The script will give you the error code frequency (from condor logs) and other useful information like bad process, number of files, etc (from the samweb project)

For example, from the information below you can see that 84 jobs ended with error code 0 and 3 jobs ended with error code 4.

####################
Overall metrics
Error code frequency {'0': 84, '4': 3}
Total files: 87
Total processes: 90
Completed processes: 84
Bad processes: 3
Error processes: 3
Other processes: 0

Then, you should run python List_report.py 1 As the previous script, the numeric argument describes the monitoring day.
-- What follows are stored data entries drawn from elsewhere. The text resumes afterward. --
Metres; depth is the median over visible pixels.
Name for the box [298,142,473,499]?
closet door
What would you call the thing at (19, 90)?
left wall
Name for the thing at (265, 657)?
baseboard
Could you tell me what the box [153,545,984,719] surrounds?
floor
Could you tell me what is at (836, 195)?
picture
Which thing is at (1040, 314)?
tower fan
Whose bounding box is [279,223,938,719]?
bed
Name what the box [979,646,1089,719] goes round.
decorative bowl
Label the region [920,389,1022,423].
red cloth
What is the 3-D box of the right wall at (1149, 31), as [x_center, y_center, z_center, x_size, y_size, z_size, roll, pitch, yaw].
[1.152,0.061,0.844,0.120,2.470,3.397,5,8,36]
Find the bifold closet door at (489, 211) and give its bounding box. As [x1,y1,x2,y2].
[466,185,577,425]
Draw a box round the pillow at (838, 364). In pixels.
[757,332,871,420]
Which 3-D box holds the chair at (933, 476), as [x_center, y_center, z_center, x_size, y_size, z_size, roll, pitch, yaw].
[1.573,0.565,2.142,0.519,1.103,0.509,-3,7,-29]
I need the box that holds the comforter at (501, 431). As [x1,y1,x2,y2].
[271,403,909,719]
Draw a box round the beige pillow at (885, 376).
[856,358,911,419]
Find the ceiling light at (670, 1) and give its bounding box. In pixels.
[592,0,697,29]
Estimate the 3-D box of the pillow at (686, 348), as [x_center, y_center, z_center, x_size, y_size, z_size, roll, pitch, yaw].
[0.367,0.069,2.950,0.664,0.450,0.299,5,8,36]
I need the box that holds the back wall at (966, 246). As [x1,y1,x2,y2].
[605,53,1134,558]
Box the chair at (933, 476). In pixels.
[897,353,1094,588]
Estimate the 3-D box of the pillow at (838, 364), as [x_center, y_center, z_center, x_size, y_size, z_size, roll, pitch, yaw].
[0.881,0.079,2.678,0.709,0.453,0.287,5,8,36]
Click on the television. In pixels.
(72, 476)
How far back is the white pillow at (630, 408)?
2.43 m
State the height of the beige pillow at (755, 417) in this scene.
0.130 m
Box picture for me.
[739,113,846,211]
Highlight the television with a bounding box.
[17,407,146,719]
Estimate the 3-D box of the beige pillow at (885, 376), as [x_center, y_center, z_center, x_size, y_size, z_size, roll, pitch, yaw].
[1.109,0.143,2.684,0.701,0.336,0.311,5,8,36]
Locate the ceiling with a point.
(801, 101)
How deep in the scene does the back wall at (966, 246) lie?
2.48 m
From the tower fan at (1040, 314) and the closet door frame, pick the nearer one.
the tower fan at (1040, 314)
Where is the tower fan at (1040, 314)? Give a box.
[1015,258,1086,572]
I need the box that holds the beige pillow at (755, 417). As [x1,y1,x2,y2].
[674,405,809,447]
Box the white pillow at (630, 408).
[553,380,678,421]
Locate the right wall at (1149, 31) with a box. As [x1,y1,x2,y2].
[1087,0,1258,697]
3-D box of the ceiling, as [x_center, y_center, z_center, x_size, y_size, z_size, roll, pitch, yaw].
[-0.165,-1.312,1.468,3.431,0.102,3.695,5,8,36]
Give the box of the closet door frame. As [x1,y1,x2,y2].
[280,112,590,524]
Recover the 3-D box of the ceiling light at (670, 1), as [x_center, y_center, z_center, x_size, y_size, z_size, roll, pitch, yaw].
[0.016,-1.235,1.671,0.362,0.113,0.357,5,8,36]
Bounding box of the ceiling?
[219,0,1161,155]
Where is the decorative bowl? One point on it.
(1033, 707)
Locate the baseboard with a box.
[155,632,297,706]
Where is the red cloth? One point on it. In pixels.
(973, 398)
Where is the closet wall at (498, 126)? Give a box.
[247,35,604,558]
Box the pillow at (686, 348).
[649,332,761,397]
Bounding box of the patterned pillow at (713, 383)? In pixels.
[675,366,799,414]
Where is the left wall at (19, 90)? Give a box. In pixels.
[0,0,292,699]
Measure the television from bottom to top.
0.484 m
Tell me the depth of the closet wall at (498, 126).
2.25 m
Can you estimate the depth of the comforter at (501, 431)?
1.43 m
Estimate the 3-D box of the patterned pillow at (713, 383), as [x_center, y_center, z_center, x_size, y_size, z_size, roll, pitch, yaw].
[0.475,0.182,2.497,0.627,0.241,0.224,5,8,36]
A recovery will be generated at : /minos/data/minfarm/lists/OPOSlists/recovery_file_[submission-date] The output file created by the List_report.py script will contain that were in a process marked as bad or error.

Third, you need to keep the tracking spreedsheet and report problems:

  • Check that all the jobs have completed successfully.
  • Update the Minos+ monitoring spreadsheet: https://goo.gl/fttKAS
  • If you find at least one job that failed, report back to the experiment (check instructions in following section).
    • If there are some jobs still running, hold until they complete before reporting back to the experiment.
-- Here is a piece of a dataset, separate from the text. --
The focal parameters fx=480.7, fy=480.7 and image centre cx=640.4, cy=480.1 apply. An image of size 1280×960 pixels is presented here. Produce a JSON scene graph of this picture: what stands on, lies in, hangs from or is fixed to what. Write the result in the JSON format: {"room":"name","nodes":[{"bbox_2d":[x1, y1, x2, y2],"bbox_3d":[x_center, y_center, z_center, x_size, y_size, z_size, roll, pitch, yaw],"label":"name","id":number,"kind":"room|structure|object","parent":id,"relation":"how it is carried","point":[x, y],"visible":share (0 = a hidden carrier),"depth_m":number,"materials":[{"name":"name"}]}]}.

Repeat each of these steps if you're monitoring the Keep up submission of more than one day. For instance, if you are monitoring the keep up submissions of the whole weekend.

Reporting

You should perform this task only when you have found that there is at least one job that failed. The way to report back to the experiment is by filling the reporting form and sending it as an email message to .

Date Submitted Jobs Failed Jobs Error Code Error Description List of Failed Files
5/10/2015 119 95 136 FPE (Floating Point Exception) ~minospro/OPOS/Reports/Reco-KeepUp/05-10-15/Recovery_List_Error_136.txt

Each row in this table would have the information pertaining to one keep up submission. Let's go through each of the columns in this table explaining it's meaning and how to get the information to fill it.
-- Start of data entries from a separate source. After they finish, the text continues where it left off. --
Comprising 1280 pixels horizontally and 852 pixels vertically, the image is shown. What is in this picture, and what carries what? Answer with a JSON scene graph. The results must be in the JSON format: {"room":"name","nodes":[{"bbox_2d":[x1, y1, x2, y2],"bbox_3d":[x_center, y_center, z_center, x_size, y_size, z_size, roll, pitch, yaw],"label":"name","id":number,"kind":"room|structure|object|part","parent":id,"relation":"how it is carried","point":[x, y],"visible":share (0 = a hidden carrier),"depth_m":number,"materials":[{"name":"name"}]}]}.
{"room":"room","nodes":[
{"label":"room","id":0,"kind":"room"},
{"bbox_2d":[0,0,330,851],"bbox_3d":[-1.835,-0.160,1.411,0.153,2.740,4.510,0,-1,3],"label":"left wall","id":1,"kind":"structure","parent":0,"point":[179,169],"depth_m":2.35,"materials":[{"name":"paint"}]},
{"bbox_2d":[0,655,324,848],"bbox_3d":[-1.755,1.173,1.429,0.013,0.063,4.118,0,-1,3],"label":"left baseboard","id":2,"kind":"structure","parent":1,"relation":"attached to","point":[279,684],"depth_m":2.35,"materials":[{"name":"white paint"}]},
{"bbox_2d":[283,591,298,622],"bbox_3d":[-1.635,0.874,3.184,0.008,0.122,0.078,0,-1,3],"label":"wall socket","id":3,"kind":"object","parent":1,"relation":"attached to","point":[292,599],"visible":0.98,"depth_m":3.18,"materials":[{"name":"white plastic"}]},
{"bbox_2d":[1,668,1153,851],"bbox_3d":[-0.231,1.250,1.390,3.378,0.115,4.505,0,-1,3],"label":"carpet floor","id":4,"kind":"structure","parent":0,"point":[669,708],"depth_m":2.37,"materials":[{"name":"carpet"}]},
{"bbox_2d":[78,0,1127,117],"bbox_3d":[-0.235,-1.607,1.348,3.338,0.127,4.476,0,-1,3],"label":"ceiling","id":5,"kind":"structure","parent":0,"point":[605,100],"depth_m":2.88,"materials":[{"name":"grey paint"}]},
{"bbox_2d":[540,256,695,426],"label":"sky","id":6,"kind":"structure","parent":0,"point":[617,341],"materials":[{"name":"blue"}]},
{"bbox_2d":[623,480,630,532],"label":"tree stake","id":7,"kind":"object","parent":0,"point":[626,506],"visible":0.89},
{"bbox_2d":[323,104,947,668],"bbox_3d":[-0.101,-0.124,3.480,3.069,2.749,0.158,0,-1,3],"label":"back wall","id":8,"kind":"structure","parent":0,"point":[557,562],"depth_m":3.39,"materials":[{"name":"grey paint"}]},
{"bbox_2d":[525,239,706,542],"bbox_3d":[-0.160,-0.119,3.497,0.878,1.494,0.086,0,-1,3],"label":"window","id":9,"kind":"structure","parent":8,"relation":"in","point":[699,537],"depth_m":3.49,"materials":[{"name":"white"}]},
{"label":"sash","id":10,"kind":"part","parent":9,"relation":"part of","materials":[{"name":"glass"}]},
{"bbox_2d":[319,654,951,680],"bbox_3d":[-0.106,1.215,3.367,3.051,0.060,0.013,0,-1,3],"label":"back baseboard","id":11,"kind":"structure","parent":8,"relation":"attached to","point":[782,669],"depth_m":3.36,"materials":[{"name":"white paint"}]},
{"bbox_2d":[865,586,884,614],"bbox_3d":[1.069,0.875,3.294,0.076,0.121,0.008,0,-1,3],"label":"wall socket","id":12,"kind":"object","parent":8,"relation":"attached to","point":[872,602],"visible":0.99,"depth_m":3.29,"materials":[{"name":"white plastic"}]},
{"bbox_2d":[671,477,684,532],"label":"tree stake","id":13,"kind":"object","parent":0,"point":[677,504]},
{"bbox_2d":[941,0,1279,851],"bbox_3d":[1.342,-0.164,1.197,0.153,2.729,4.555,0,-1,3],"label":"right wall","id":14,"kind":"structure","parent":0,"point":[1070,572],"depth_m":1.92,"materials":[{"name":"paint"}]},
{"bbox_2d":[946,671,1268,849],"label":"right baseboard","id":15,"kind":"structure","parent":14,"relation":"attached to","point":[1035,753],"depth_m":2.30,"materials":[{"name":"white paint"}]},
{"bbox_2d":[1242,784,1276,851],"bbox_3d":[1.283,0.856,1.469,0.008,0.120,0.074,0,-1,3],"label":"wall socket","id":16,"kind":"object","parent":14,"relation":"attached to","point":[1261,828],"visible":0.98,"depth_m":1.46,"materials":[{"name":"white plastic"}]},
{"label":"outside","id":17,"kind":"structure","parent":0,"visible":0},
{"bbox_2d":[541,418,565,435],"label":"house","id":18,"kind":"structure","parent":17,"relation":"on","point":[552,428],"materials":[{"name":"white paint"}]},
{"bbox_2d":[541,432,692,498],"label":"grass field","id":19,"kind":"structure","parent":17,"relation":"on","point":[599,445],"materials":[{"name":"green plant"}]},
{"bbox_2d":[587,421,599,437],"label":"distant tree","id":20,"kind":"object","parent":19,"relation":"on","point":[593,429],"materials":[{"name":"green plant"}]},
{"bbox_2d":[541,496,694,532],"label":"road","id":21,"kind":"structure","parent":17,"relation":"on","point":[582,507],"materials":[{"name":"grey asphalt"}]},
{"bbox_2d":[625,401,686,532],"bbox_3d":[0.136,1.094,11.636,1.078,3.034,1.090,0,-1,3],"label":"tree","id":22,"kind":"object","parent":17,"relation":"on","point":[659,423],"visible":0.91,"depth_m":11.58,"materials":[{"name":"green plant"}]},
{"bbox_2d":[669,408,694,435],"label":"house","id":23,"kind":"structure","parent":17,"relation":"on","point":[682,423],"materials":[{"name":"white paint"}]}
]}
  • Date: Date of the submission. You can get this information from the sam web project monitoring page.
  • Submitted jobs: Number of jobs submitted. Allows the receiver of the report to estimate a ratio of failing jobs. This number can be obtained from the sam web project monitoring page or the output submission mail (must be available in opos mailbox).
  • Failed jobs: Number of jobs that failed in the submission. This number can be obtained from the sam web project monitoring page or the output submission mail (must be available in opos mailbox).
  • Error code: Error code of the failing jobs. The way to get this information is by checking the condor log files. In particular, by grepping "return value" from the condor log file with extension *.log (that was automatize with the report.py script)
  • Error description: Brief description of the error code. The error codes are defined by the KEYGEAR and AMBROSIA scripts. To check a complete list of error codes with their description, go to https://goo.gl/2b7kvL.
  • List of failed files: For each submission and each error code, you must create a text file that contains the names of the files that failed with that particular error code in that particular submission. That file should be under a folder named after the date of the submission (e.g. 05-10-15) which should be under the folder ~minospro/OPOS/Reports/Reco-KeepUp. (that was atomatize with the List_report.py)

Reco KeepUp Overview

The following pie chart describes the overview status of the Reco Keep up considering the period starting on April 21st of 2015 (date in which OPOS team started monitoring this process with samweb projects monitoring aid) until June 18th of 2015.

Return value equal to zero represents the jobs that completed successfully. Return value 101 represents the jobs that failed due to "Gaps in beam spill database -- usually rerun after db update" which is associated with no beam scenario. Return value 136 represents jobs that failed due to floating point exception. It's usually associated with the calibration database having weird entries that lead to this. Return value/ error code 4 is also interesting for us and represents the jobs that failed due to a problem with sam web projects.